Especialistas destacam que o desenho jurídico privilegia o elemento volitivo e documental na definição de quem é mãe ou pai, com potencial para reduzir ações declaratórias posteriores.
Ainda assim, permanecem abertas as vias judiciais para alegações de vício de consentimento e para situações em que a sócio afetividade seja invocada como elemento de manutenção de vínculos.
DO REGULATÓRIO À LEI: MUDANÇA DE PATAMAR
Até agora, a prática vinha sendo balizada por resoluções do Conselho Federal de Medicina e por normas administrativas do sistema registral.
O Provimento 63 do CNJ já disciplinou o registro de nascimentos em reprodução assistida e, para casos de gestação por substituição, vedou a inclusão do nome da parturiente no assento. O PL 4/2025 desloca essas referências para o nível legal, ao incorporar os dispositivos no Código Civil, o que tende a oferecer maior densidade normativa e uniformidade a procedimentos hoje resolvidos por atos infralegais e orientações de corregedorias.
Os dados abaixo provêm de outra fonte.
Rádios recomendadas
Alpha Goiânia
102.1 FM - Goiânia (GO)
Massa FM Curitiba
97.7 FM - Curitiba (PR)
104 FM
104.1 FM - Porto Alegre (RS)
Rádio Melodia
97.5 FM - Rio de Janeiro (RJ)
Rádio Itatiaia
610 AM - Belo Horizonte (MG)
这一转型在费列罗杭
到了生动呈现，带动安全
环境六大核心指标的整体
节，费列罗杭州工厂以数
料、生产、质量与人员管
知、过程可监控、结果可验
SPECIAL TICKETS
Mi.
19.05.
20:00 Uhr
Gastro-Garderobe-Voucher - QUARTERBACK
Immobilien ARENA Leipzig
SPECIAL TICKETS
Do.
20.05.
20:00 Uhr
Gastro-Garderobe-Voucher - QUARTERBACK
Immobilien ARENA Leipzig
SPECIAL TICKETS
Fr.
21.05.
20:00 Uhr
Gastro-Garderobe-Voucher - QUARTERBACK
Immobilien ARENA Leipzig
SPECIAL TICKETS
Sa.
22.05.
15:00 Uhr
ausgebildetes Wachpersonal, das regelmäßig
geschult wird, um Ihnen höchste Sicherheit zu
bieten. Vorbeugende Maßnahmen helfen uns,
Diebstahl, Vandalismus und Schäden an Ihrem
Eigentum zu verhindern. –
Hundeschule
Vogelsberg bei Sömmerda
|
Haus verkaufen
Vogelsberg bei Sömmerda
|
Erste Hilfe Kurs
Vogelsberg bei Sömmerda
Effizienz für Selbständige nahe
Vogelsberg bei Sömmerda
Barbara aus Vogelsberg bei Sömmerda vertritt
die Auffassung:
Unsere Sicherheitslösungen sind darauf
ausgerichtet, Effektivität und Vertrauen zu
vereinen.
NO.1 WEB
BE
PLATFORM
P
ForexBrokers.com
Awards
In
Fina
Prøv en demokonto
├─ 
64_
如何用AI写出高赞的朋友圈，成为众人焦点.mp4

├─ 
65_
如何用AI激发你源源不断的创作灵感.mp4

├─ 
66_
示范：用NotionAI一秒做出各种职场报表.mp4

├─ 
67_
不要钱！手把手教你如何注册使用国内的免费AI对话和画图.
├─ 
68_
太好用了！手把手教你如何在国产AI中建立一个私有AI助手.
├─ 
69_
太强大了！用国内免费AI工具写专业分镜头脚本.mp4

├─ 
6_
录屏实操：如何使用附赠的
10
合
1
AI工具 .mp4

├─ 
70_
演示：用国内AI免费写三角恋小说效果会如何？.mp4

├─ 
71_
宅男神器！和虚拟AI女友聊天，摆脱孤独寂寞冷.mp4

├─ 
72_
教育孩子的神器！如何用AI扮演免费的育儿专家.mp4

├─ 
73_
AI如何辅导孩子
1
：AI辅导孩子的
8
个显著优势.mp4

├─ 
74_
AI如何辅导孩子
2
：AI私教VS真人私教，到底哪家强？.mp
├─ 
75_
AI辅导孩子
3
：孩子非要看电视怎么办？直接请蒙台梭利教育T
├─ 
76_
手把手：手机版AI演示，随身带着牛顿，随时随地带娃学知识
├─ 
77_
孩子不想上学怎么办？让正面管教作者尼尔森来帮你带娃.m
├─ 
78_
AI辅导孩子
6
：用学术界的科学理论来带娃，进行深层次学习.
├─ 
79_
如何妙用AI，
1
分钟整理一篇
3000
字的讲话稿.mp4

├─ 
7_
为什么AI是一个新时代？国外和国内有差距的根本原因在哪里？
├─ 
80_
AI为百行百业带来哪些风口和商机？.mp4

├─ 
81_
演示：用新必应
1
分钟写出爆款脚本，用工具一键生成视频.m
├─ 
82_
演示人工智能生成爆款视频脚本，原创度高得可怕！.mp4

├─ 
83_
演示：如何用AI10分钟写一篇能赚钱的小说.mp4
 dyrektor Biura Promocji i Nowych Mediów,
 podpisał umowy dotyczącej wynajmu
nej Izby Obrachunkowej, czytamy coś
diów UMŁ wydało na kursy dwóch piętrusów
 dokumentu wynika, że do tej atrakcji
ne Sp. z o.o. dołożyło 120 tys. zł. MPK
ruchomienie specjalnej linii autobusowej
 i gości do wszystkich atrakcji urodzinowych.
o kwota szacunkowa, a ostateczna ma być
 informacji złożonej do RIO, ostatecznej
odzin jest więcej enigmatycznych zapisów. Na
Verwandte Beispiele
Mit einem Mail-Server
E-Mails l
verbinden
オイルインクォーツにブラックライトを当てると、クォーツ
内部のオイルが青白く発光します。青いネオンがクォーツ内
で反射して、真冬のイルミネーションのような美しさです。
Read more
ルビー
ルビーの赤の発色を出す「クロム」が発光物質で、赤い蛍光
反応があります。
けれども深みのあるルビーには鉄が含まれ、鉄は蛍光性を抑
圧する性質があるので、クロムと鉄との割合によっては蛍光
TRÊS FRENTES DE CONTROVÉRSIA
No plano jurídico, o debate se concentra no risco de insegurança decorrente de cláusulas abertas e na discussão sobre a conveniência de um controle judicial prévio em cenários específicos, como quando não há parentesco entre cedente e beneficiários ou surgem sinais de intermediação comercial.
A defesa de filtros adicionais inclui, por exemplo, exigências documentais reforçadas e participação obrigatória do Ministério Público em casos complexos. Sob a ótica bioética, a tensão envolve autonomia reprodutiva, proteção da mulher que cede o útero e o interesse da criança.
A proibição de lucro pretende coibir exploração econômica, mas reabre a discussão sobre a diferença entre reembolso de despesas e remuneração indireta, tema que demandará regulamentação técnica e fiscalização efetiva.
Enquanto isso, o tratamento dos embriões congelados mobiliza argumentos sobre dignidade, destino adequado e compatibilidade com práticas internacionais.
No eixo cultural e religioso, lideranças divergem sobre limites da tecnociência na formação de famílias e sobre a conciliação entre liberdade individual, dignidade humana e proteção da infância.
Há quem sustente que a lei deve espelhar pluralidade de arranjos e, ao mesmo tempo, resguardar princípios de não mercantilização do corpo.
IMPACTOS NO DIA A DIA DE FAMÍLIAS, CLÍNICAS E CARTÓRIOS
Para famílias que enfrentam barreiras clínicas para engravidar, a positivação em lei é percebida como caminho para previsibilidade e menor judicialização, especialmente no momento do registro.
Já as clínicas deverão fortalecer rotinas de consentimento, armazenamento de documentos e reportes ao sistema nacional, com protocolos claros sobre gestão e destino de embriões.
Nos cartórios, o impacto é operacional: caberá aos oficiais verificar o conjunto probatório antes da lavratura, resguardar o sigilo e aplicar as regras de atribuição de filiação conforme o contrato.
TRÂMITE NO SENADO E PONTOS SUJEITOS A AJUSTES
O processo legislativo avança no Senado, com comissão temporária designada para analisar o texto e possibilidade de ajustes.
Alterações podem incidir sobre a extensão do sigilo, os requisitos para cessão por não parentes, as balizas do consentimento informado e os detalhes do procedimento registral.
Mesmo que prevaleça um modelo sem autorização judicial como regra, a prática notarial continuará a exigir documentação robusta e, em casos duvidosos, a suscitar consultas a corregedorias para orientação, preservando uma interface institucional de segurança.